The Canadian Accounting Hall of Fame announces its 2024 inductees!
There are eight of them, six of whom are still with us. This is perhaps the most distinctive of the eight summarized bios:
- Harold Calla’s education and professional experience was the basis for decades-long work to educate and support First Nations build effective governance capacity in their communities that has measurably improved the well-being of indigenous peoples across Canada. A renowned leader and revered expert, Harold has actively contributed to the education and mentoring of incoming First Nation leaders. He has left an indelible mark by his creation of the First Nations Financial Management Board and by inspired leadership in working with parliamentarians to evolve primary vehicles to make First Nations gain direct access to capital markets through strong financial management and governance – one of the first steps to economic reconciliation.
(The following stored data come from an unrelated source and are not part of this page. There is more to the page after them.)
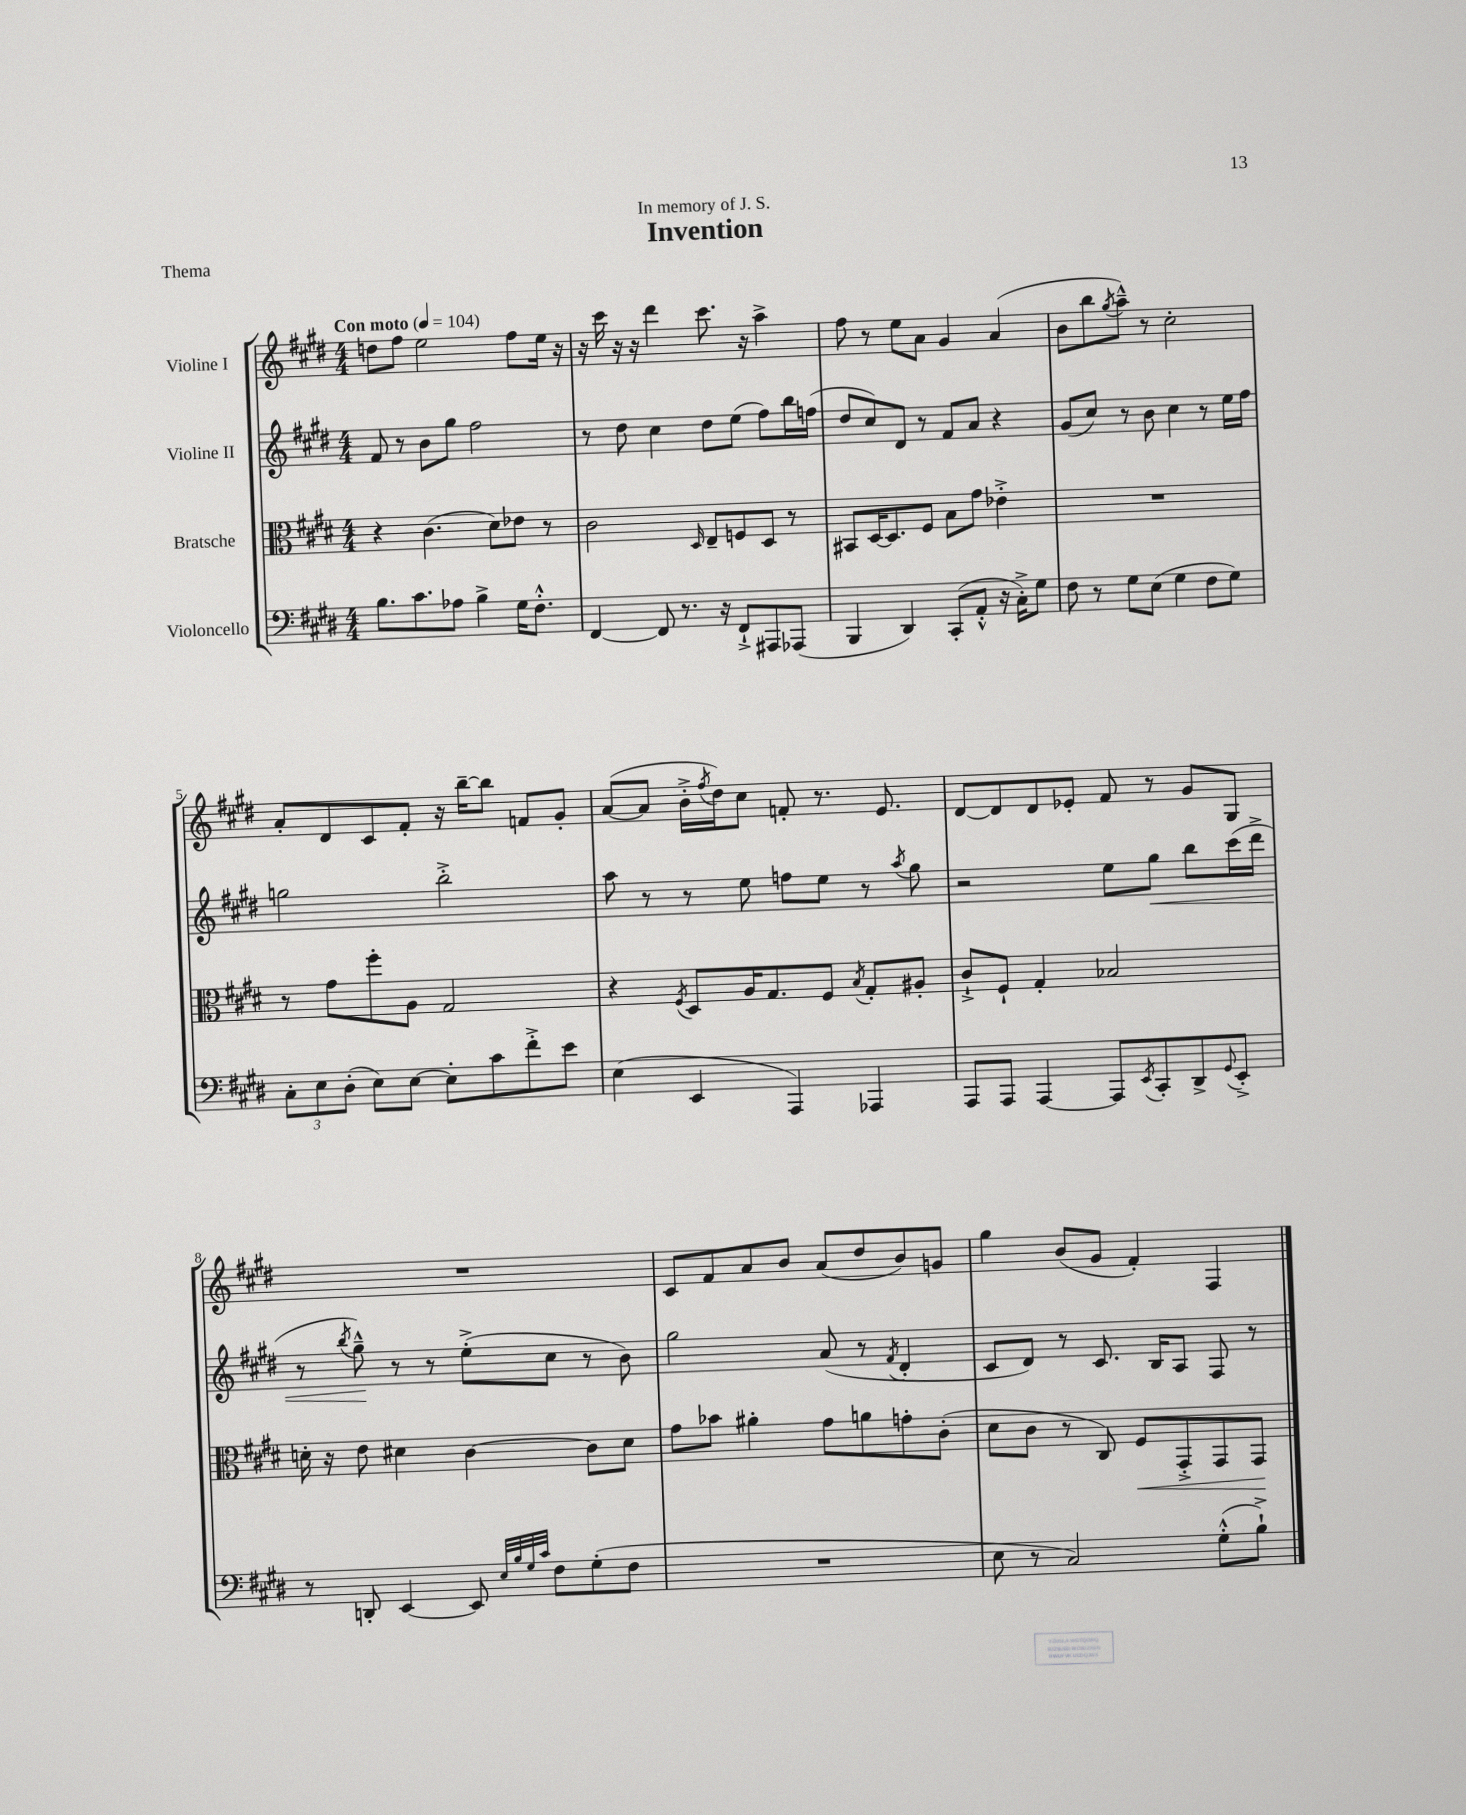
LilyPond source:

\header { title = "Invention" dedication = "In memory of J. S." piece = "Thema" }
<<
\new StaffGroup <<
\new Staff = "s0" \with { instrumentName = "Violine I" } {
    \clef treble \key e \major \numericTimeSignature \time 4/4 \tempo "Con moto" 4 = 104
    d''8 fis''8 e''2 fis''8 e''16 r16 |
    r16 cis'''16 r16 r16 dis'''4 cis'''8. r16 a''4-> |
    fis''8 r8 e''8 a'8 gis'4 a'4( |
    b'8 b''8 \acciaccatura { gis''8 } a''8---^) r8 cis''2-. |
    a'8-. dis'8 cis'8 fis'8-. r16 b''16~-- b''8 f'8 gis'8-. |
    a'8~( a'8 b'16-.-> \acciaccatura { fis''8 } dis''16) cis''8 f'8-. r8. e'8. |
    dis'8~ dis'8 dis'8 ees'8-. fis'8 r8 gis'8 gis8 |
    R1 |
    cis'8 fis'8 a'8 b'8 a'8( dis''8 b'8) g'8 |
    gis''4 b'8( gis'8 fis'4-.) fis4 \bar "|." |
}
\new Staff = "s1" \with { instrumentName = "Violine II" } {
    \clef treble \key e \major \numericTimeSignature \time 4/4
    fis'8 r8 b'8 gis''8 fis''2 |
    r8 dis''8 cis''4 dis''8 e''8( fis''8) b''16 f''16( |
    dis''8 cis''8) dis'8 r8 fis'8 a'8 r4 |
    gis'8( cis''8) r8 b'8 cis''4 r8 e''16 fis''16 |
    g''2 b''2-.-> |
    a''8 r8 r8 e''8 f''8 e''8 r8 \acciaccatura { a''8 } gis''8 |
    r2 e''8 gis''8\< b''8 cis'''16( dis'''16-> |
    r8 \acciaccatura { b''8 } gis''8---^\!) r8 r8 e''8-.->( cis''8 r8 b'8) |
    gis''2 a'8( r8 \acciaccatura { fis'8 } dis'4-. |
    cis'8 dis'8) r8 cis'8. b16 a8 fis8 r8 \bar "|." |
}
\new Staff = "s2" \with { instrumentName = "Bratsche" } {
    \clef alto \key e \major \numericTimeSignature \time 4/4
    r4 cis'4.( dis'8) ees'8 r8 |
    cis'2 \grace { dis16 } e8-- f8 dis8 r8 |
    bis,8 dis16~ dis8. fis8 b8 gis'8 ees'4-.-> |
    R1 |
    r8 gis'8 fis''8-. a8 gis2 |
    r4 \acciaccatura { fis8 } dis8 a16 gis8. fis8 \acciaccatura { b8 } gis8-. ais8-. |
    cis'8-!-> fis8-! gis4-. bes2 |
    d'16-. r16 e'8 dis'4 cis'4~ cis'8 dis'8 |
    gis'8 bes'8 ais'4-. gis'8 a'8 g'8-. cis'8-.( |
    dis'8 cis'8 r8 cis8) fis8\< gis,8-.-> gis,8 gis,8\! \bar "|." |
}
\new Staff = "s3" \with { instrumentName = "Violoncello" } {
    \clef bass \key e \major \numericTimeSignature \time 4/4
    b8. cis'8. aes8 b4-> gis16 fis8.-.-^ |
    fis,4~ fis,8 r8. r16 fis,8-!-> ais,,8 aes,,8( |
    b,,4 dis,4) cis,8-.( a,8-.-^ r16 cis16-.->) gis8 |
    fis8 r8 gis8 e8( gis4 fis8 gis8) |
    \tuplet 3/2 { cis8-. e8 dis8-.( } e8) e8~ e8-. cis'8 fis'8-.-> e'8 |
    e4( e,4 a,,4) aes,,4 |
    a,,8 a,,8 a,,4~ a,,8 \acciaccatura { e,8 } cis,8-. dis,8-> \appoggiatura { gis,8 } e,8-.-> |
    r8 d,8-. e,4~ e,8 \grace { e32 b32 gis32 cis'32 } fis8 gis8-.( fis8 |
    R1 |
    e8 r8 cis2) gis8-.-^( b8-!->) \bar "|." |
}
>>
>>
The other seven inductees are I’m sure no less worthy, although in a more conventional vein (I worked a bit with one of them for a few years, but it didn’t go as I hoped…oh well, never mind). Of course, part of the fun of all such “hall of fame” type exercises lies in taking issue with who’s in and who’s out: the Rock and Roll Hall of Fame for example absurdly excludes (off the top of my head) The Smiths, New York Dolls, Pixies, Kraftwerk, Devo, Paul Weller and Nick Cave and the Bad Seeds while this year letting in, um…Foreigner (this does indeed make me want to know what love is). Still, I should tell you that I personally nominated someone to the Hall of Fame (the accounting one) this year, and that the nomination was rejected; I don’t want to embarrass the person here by saying who it is, but I know, and the Hall of Fame people know. Accordingly, I’m announcing here that I will be boycotting the Hall (the same one I described so lovingly in last year’s post) until the omission is rectified, and picketing the south entrance every second Saturday between 10 a.m. and noon. Of course, it’ll be a very polite picket – I won’t be throwing anything or yelling obscenities (well, not unless I spot one of the electors, but they probably all sleep in on weekends). You are all welcome to join me, but I’ll fully understand if you don’t.
It won’t be easy on me though, not being able to go inside the Hall, because I’ve grown used to whiling away the hours in the Ellen Fairclough cafe on level 2, especially since they added the caramel cookies and got rid of the mean-spirited server who insisted on calling me “Sonny.” And I’m conflicted about even carrying out such a modest protest at a time when the Hall needs all our support, given Ontario Premier Doug Ford’s recently-leaked plan to move our beloved institution out of downtown Toronto, to a new site adjacent to the Toronto Zoo. Ford claims that this would be a win-win, capitalizing on the natural overlap between love of animals and that of accountants, but many people – and not even just the cynics – think it’s more about selling off the current site (which it must be said, is pretty prime territory) for development (more luxury condos, they say, with a high-end spa at street level).
It’s posited that if the Hall were to make such a move, crowds would swell to take advantage of competitively priced two-for-one options, and I guess a few people might go for that, but it seems to me that the great majority of visitors would choose to see the accounting exhibits first, and even with the best will in the world they’d probably be exhausted after that. I mean, once you’ve spent the appropriate amount of time admiring Harry Schaefer’s deerstalker and Al Rosen’s diving equipment and Michael Gibbins’ collection of hand puppets and the hundreds of other attractions, you’re just not going to feel like staring at a camel. Other rumoured innovations, such as cross-pollinating naming initiatives (Janet Cosier’s Flamingo Heaven, gimme a break) seem to me to reek of desperation. Honestly, I don’t think it would be a happy marriage…
The Canadian Accounting Hall of Fame should clearly stay right where it is, and I imagine that if and when I resolve my current area of protest, I’ll have to start a whole other picketing initiative against the wicked Ford plan. But the fix may already be in. It can’t just be coincidence (can it…?) that one of this year’s inductees, the undoubtedly worthy accounting educator Jack Hanna, shares a name with “Jungle” Jack Hanna, the now-retired expert host of such shows as Jack Hanna’s Animal Adventures, who was a fixture on Letterman and many other shows. Plainly our minds are already being not-so-subtly coaxed into blurring the line between accounting and zoology. It’s enough to make you roar!
The opinions expressed, and the declarations of outrage, are solely those of the author.